Report Title:

Animal Cruelty; Circus Elephants Prohib

 

Description:

Prohibits the use or exhibition of elephants in traveling shows and circuses.

THE SENATE

S.B. NO.

2953

TWENTY-FIRST LEGISLATURE, 2002

 

STATE OF HAWAII

 


 

A BILL FOR AN ACT

 

relating to animal cruelty.

 

BE IT ENACTED BY THE LEGISLATURE OF THE STATE OF HAWAII:

SECTION 1. According to the Humane Society of the United States, wild animals used in circuses and other traveling acts, are routinely subjected to months on the road confined in small, barren cages, are provided with limited and inconsistent veterinary care, and live in filthy and dilapidated enclosures. These animals are often chained in one position for the majority of the day and have no chance to move, let alone express their full range of natural behaviors, or to socialize with other members of their species. Their routine care is often entrusted to seasonal or temporary circus employees with little or no experience in their care.

Despite claims to the contrary, trainers often use excessive and abusive training methods to establish and maintain the control necessary to make animals perform tricks. Although positive reinforcement is part of a trainer's repertoire, it is not the only tool, and is not enough to guarantee control of a four-ton elephant in the ring.

Regardless of training, wild animals used in circuses behave instinctively and unpredictably. On August 20, 1994, at a Circus International matinee in Hawaii, an African elephant named Tyke crushed her trainer to death, injured another circus worker and twelve spectators, broke out of the circus to run loose in the streets for thirty minutes, and was killed by being shot more than eighty times by police. Such incidents bring to light not only the suffering and stress endured by performing elephants, but also the danger they can pose to circus workers and the public.

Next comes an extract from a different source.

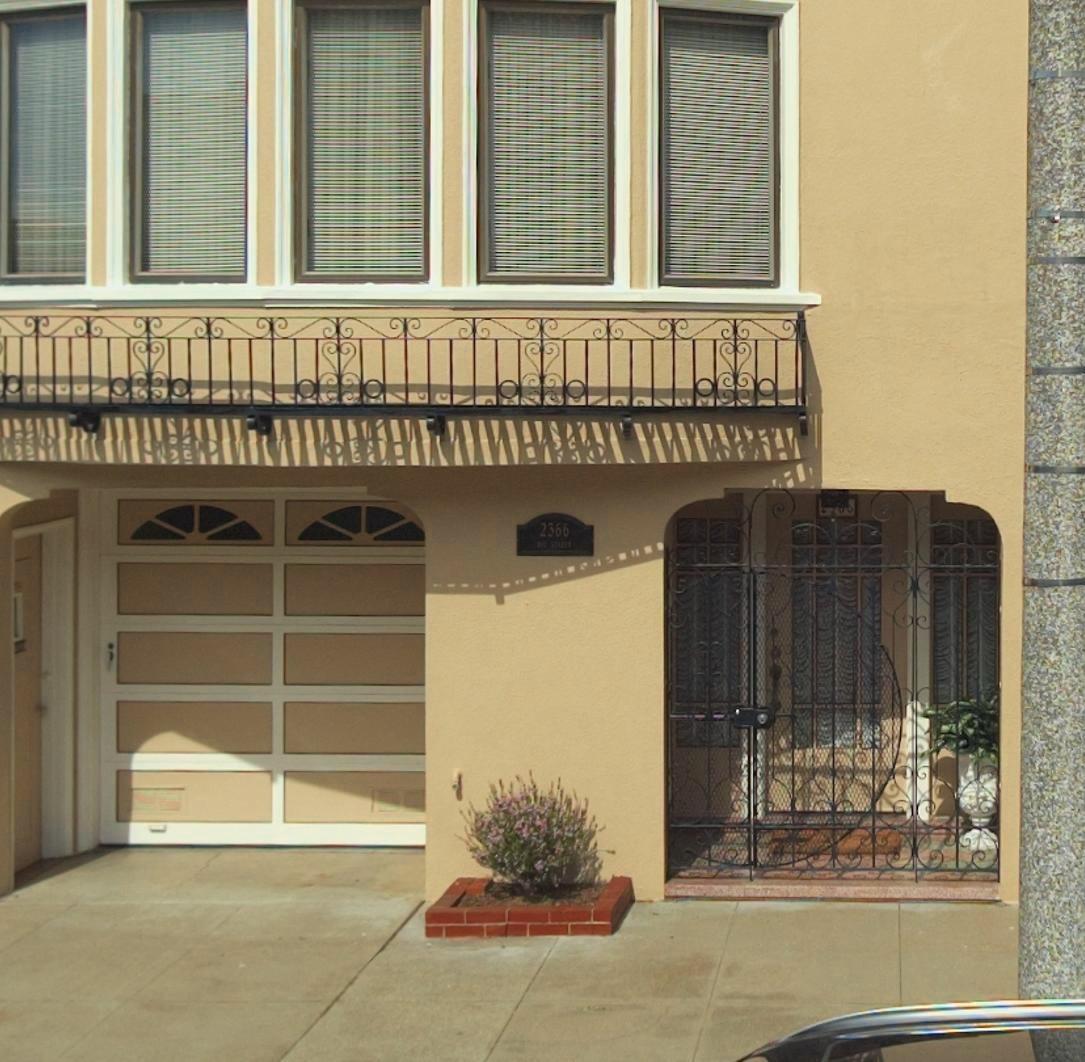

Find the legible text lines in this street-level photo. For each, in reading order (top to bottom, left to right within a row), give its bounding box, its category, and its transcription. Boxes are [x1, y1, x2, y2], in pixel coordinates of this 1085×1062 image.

[538, 520, 571, 539] StreetNumber: 2366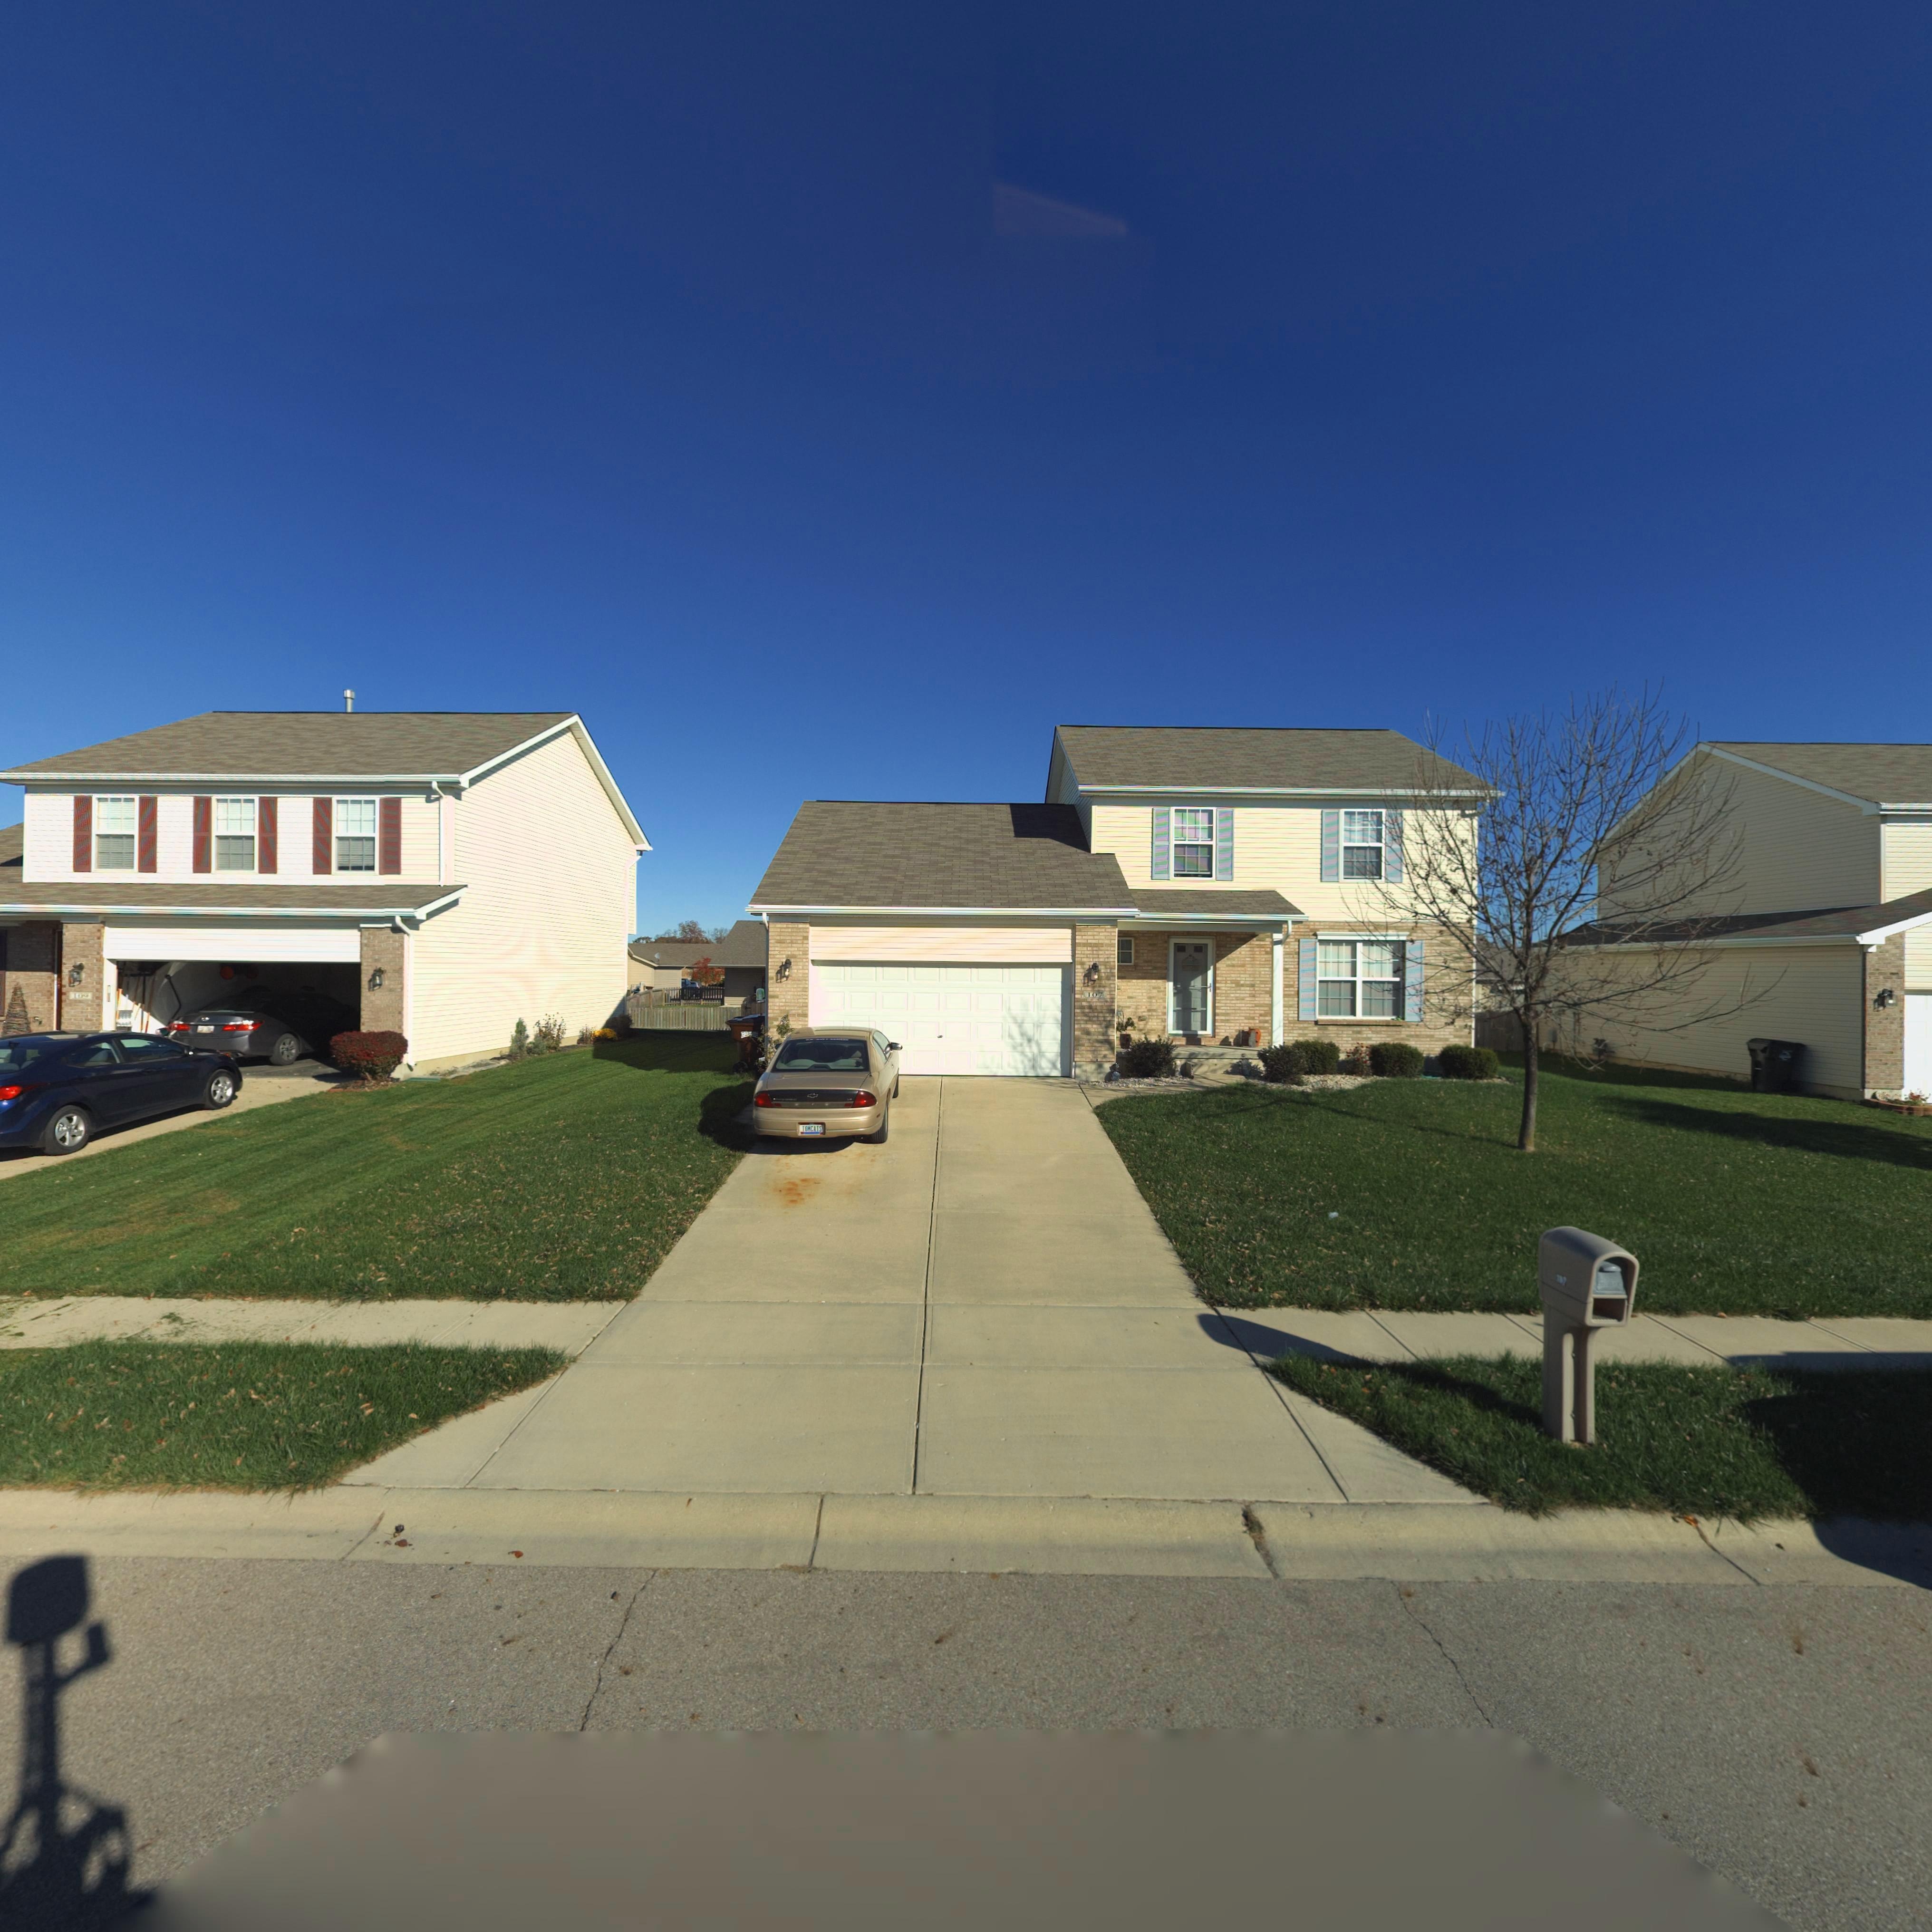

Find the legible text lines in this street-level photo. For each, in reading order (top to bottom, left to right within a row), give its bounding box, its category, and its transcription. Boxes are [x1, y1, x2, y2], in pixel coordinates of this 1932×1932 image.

[73, 992, 89, 1000] StreetNumber: 109
[1088, 991, 1103, 998] StreetNumber: 107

The federal Animal Welfare Act (AWA) sets minimal standards for the handling, care, treatment, and transport of wild animals in circuses. AWA standards are inadequately and inconsistently enforced by the United States Department of Agriculture. Therefore, circuses and traveling wild animal acts can keep wild animals in shocking conditions and still be in compliance with the AWA. Furthermore, violators of the federal law are frequently given several chances to correct violations and have rarely faced federal prosecution or lost possession of animals. Even when local cruelty laws apply to circus animals, the nature of the legal system and the fact that circuses are constantly on the move work against successful prosecution of cruelty charges. Some communities have addressed the problem of performing wild animals in circuses by prohibiting those circuses that use wild animals from operating within their jurisdiction.

The purpose of this Act is to prohibit the exhibition or use of elephants in traveling shows or circuses.

SECTION 2. Section 711-1109, Hawaii Revised Statutes, is amended by amending subsection (1) to read as follows:

"(1) A person commits the offense of cruelty to animals if the person intentionally, knowingly, or recklessly:

(a) Overdrives, overloads, tortures, torments, cruelly beats or starves any animal, or causes or procures the overdriving, overloading, torture, torment, cruel beating or starving of any animal, or deprives a pet animal of necessary sustenance or causes such deprivation;

(b) Mutilates, poisons, or kills without need any animal other than insects, vermin, or other pests;

(c) Keeps, uses, or in any way is connected with or interested in the management of, or receives money for the admission of any person to, any place kept or used for the purpose of fighting or baiting any bull, bear, dog, cock, or other animal, and every person who encourages, aids, or assists therein, or who permits or suffers any place to be so kept or used;

(d) Carries or causes to be carried, in or upon any vehicle or other conveyance, any animal in a cruel or inhumane manner; [or]

(e) Assists another in the commission of any act of cruelty to any animal[.]; or

(f) Exhibits or uses elephants in traveling shows or circuses."

SECTION 3. Statutory material to be repealed is bracketed and stricken. New statutory material is underscored.

SECTION 4. This Act shall take effect upon its approval.